What is expected —
In the entries below, go to the line containing "para todo $p_i$." and repeat it along with every later line, exactly.

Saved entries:
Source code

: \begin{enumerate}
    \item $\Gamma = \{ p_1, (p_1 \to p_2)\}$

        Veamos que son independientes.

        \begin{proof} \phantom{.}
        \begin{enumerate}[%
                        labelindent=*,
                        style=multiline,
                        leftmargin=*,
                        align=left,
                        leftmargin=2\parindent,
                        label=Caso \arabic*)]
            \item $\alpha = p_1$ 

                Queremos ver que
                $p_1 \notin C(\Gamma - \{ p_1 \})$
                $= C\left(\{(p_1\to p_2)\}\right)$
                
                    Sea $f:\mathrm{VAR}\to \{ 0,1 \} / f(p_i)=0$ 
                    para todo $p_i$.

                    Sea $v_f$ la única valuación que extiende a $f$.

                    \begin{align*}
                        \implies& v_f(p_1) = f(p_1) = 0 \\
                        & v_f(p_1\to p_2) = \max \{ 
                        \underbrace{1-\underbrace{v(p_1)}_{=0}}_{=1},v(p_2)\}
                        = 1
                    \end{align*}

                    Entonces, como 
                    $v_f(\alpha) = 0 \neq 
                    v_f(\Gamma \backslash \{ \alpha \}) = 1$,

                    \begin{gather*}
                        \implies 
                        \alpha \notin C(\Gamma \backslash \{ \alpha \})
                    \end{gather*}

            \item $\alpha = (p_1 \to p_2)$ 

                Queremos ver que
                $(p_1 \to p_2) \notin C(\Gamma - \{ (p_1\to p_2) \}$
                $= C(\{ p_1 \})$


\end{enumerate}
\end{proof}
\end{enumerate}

Task output —
                    para todo $p_i$.

                    Sea $v_f$ la única valuación que extiende a $f$.

                    \begin{align*}
                        \implies& v_f(p_1) = f(p_1) = 0 \\
                        & v_f(p_1\to p_2) = \max \{ 
                        \underbrace{1-\underbrace{v(p_1)}_{=0}}_{=1},v(p_2)\}
                        = 1
                    \end{align*}

                    Entonces, como 
                    $v_f(\alpha) = 0 \neq 
                    v_f(\Gamma \backslash \{ \alpha \}) = 1$,

                    \begin{gather*}
                        \implies 
                        \alpha \notin C(\Gamma \backslash \{ \alpha \})
                    \end{gather*}

            \item $\alpha = (p_1 \to p_2)$ 

                Queremos ver que
                $(p_1 \to p_2) \notin C(\Gamma - \{ (p_1\to p_2) \}$
                $= C(\{ p_1 \})$


\end{enumerate}
\end{proof}
\end{enumerate}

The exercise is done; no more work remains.